Problem to work on:
For the string "filterUnits", find every matching line in the records and copy it.

Dataset entries:
<<<<
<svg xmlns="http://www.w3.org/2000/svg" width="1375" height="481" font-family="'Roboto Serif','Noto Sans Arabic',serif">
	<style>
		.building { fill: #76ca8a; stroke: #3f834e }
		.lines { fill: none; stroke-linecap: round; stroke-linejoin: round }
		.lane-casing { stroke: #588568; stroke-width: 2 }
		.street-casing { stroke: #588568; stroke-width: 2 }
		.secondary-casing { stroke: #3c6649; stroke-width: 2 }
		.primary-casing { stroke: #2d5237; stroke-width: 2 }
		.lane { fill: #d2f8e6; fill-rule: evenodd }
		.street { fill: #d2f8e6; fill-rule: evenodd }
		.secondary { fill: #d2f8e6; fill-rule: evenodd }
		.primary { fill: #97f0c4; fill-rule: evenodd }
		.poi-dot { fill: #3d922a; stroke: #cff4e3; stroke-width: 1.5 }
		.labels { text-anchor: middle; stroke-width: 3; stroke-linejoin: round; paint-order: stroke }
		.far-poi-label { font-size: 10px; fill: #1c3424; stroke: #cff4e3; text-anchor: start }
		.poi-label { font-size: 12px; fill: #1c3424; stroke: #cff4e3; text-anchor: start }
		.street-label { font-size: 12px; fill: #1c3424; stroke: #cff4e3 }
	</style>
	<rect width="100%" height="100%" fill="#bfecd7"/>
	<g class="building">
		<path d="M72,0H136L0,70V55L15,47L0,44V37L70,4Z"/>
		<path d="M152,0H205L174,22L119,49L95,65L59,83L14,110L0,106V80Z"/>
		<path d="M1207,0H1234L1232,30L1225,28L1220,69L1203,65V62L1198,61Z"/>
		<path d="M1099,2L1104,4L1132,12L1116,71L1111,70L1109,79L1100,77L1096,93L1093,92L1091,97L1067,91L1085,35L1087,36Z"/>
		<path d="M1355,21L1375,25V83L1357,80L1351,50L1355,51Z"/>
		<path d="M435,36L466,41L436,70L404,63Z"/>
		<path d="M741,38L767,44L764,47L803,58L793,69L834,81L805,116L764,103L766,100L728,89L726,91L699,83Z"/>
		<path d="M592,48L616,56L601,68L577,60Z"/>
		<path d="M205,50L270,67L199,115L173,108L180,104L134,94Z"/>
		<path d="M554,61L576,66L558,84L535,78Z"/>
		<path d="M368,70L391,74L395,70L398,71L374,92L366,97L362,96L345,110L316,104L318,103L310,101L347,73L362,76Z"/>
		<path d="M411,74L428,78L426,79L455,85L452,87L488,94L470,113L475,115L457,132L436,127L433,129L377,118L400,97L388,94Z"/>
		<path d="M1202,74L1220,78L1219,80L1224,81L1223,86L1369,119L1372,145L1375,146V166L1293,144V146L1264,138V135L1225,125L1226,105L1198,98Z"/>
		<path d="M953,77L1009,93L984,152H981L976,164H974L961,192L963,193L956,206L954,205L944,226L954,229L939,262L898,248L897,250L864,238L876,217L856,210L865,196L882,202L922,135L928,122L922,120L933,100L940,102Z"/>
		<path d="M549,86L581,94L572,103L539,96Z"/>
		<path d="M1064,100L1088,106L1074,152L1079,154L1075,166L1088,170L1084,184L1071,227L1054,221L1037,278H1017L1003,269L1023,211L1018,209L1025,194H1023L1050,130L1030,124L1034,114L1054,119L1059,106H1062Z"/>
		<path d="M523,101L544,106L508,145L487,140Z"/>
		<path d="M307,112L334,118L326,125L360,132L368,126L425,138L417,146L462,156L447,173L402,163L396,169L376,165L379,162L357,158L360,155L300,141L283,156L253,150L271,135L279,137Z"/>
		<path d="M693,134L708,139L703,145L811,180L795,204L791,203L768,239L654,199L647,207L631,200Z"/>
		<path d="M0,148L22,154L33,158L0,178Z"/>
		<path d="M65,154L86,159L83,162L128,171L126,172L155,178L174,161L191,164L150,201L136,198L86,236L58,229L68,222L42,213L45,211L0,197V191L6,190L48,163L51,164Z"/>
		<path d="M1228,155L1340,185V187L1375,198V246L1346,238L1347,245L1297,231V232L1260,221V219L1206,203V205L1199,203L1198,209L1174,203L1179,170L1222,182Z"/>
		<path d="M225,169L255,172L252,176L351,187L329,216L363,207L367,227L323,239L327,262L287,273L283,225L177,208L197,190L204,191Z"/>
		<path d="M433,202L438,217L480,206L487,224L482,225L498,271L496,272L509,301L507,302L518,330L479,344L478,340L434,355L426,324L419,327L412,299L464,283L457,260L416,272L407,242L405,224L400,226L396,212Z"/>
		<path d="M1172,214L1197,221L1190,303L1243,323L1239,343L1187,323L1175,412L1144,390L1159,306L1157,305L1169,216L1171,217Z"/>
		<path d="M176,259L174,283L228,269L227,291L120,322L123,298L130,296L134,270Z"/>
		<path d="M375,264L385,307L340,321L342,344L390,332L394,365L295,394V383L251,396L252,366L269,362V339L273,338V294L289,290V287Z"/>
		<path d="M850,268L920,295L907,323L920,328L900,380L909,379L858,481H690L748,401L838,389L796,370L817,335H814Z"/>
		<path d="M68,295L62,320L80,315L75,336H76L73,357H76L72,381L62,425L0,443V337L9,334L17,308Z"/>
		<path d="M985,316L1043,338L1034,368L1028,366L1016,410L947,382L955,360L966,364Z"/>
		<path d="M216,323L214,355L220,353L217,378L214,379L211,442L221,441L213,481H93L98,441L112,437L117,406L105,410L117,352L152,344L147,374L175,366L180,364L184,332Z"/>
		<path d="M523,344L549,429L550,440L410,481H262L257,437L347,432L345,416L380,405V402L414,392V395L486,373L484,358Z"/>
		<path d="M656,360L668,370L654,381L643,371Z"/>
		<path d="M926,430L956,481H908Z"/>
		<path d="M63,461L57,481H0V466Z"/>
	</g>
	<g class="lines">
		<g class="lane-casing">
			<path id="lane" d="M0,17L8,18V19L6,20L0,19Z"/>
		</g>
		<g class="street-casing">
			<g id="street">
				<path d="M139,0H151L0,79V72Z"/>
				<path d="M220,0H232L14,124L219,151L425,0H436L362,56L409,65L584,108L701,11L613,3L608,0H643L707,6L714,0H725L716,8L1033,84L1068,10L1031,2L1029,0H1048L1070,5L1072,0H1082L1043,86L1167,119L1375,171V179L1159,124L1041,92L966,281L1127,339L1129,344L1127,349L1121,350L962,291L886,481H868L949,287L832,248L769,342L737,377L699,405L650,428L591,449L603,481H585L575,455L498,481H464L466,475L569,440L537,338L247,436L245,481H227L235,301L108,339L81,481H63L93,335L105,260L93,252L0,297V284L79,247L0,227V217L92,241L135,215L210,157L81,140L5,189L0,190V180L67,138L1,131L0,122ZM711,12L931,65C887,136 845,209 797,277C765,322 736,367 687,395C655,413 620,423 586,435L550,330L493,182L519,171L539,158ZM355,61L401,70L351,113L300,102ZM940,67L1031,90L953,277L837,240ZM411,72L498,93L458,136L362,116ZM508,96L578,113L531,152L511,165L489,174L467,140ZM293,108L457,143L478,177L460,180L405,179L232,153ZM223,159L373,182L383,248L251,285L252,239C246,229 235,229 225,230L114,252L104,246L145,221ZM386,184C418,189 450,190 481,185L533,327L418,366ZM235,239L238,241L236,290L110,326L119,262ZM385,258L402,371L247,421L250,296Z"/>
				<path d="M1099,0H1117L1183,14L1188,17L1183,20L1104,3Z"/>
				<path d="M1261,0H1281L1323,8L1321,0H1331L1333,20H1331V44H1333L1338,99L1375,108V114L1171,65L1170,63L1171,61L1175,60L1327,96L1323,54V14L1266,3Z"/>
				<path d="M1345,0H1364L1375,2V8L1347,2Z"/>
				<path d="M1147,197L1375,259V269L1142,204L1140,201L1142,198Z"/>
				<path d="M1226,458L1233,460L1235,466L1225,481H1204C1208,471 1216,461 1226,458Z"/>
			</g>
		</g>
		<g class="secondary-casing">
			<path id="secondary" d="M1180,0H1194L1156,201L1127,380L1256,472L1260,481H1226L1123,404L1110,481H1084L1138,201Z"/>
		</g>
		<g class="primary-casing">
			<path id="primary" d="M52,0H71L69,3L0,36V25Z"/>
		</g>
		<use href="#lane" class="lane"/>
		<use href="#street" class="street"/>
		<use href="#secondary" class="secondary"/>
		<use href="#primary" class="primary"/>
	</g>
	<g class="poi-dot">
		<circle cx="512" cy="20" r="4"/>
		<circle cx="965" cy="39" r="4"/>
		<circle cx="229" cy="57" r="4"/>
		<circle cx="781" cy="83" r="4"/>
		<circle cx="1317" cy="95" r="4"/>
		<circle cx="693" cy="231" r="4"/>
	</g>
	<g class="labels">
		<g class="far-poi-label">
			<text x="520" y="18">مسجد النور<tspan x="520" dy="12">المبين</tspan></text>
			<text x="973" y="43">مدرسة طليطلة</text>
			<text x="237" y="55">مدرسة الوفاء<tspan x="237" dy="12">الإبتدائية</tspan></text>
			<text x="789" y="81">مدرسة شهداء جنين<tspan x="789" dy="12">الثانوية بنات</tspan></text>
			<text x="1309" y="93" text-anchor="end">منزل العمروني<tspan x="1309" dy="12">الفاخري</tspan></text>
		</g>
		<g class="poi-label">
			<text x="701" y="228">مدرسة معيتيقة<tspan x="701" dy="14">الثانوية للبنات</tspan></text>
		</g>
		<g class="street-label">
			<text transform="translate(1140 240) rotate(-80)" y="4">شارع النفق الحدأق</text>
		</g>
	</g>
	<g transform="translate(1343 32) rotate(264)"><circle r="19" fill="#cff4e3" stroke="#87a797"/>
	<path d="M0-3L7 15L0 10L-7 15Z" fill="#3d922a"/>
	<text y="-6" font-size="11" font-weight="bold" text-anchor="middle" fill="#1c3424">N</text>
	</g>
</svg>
>>>>
<<<<
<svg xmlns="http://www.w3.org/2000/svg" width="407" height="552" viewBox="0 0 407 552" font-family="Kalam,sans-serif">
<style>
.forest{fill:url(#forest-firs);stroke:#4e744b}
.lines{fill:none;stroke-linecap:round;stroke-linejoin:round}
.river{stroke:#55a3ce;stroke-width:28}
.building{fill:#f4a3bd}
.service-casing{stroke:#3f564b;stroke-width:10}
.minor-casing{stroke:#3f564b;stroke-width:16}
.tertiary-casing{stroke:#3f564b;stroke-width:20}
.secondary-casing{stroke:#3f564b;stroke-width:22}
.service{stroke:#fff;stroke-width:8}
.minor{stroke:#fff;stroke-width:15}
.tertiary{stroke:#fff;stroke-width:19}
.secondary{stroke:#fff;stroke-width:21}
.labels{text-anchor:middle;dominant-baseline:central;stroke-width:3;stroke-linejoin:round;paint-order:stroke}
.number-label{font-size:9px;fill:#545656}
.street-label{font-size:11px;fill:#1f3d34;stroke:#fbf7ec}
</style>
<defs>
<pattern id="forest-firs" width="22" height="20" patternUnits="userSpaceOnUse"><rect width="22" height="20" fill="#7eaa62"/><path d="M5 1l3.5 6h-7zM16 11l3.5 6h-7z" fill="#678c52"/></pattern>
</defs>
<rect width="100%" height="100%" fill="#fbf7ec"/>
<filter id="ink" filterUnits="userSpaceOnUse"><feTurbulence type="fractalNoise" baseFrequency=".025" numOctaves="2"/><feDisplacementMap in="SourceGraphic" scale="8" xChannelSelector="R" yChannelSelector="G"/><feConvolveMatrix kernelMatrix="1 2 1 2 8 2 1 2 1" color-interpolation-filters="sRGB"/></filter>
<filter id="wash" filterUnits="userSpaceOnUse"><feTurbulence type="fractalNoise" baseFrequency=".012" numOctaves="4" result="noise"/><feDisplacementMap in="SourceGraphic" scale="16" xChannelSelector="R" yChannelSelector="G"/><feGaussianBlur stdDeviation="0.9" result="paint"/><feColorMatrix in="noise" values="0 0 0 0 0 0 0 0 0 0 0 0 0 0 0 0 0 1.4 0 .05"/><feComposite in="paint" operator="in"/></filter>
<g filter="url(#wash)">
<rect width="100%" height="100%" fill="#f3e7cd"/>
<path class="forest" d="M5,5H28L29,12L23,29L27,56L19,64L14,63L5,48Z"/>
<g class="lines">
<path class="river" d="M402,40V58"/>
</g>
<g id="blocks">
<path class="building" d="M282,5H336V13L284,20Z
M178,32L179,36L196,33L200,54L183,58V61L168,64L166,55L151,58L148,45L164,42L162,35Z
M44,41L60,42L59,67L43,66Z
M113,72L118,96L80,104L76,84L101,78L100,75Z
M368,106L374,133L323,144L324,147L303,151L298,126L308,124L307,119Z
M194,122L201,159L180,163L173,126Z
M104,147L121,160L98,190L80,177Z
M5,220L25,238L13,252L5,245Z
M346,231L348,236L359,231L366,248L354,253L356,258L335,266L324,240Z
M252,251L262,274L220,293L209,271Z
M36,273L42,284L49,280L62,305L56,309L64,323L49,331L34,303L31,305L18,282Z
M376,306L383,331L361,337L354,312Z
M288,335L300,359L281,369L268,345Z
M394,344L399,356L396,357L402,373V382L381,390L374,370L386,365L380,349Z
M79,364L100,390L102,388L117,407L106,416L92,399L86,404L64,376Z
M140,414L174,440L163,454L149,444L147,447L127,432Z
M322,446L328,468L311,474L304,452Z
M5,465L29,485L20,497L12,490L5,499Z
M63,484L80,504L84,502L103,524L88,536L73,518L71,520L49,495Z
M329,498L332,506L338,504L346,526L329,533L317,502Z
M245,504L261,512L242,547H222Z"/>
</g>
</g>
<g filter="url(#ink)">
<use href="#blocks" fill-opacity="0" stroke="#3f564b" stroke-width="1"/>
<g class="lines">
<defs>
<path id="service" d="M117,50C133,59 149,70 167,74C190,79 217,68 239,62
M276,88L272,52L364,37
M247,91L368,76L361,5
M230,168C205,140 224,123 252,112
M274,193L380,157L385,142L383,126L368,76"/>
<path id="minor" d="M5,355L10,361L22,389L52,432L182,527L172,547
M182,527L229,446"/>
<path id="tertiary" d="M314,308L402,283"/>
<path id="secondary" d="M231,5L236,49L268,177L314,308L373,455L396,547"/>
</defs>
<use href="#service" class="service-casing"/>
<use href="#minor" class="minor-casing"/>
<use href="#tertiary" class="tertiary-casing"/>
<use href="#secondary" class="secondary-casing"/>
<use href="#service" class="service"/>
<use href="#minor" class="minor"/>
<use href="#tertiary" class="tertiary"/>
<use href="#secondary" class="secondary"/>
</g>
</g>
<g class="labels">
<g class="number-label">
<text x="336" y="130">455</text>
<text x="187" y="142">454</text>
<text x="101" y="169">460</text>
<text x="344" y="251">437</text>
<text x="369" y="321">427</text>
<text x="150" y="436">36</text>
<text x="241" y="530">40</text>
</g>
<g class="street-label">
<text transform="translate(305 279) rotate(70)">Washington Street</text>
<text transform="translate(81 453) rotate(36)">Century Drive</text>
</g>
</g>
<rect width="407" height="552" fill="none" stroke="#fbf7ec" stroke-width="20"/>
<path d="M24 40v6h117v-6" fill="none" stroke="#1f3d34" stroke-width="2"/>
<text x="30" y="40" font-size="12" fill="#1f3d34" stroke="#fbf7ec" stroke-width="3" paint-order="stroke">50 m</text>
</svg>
>>>>
Answer to the exercise:
<filter id="ink" filterUnits="userSpaceOnUse"><feTurbulence type="fractalNoise" baseFrequency=".025" numOctaves="2"/><feDisplacementMap in="SourceGraphic" scale="8" xChannelSelector="R" yChannelSelector="G"/><feConvolveMatrix kernelMatrix="1 2 1 2 8 2 1 2 1" color-interpolation-filters="sRGB"/></filter>
<filter id="wash" filterUnits="userSpaceOnUse"><feTurbulence type="fractalNoise" baseFrequency=".012" numOctaves="4" result="noise"/><feDisplacementMap in="SourceGraphic" scale="16" xChannelSelector="R" yChannelSelector="G"/><feGaussianBlur stdDeviation="0.9" result="paint"/><feColorMatrix in="noise" values="0 0 0 0 0 0 0 0 0 0 0 0 0 0 0 0 0 1.4 0 .05"/><feComposite in="paint" operator="in"/></filter>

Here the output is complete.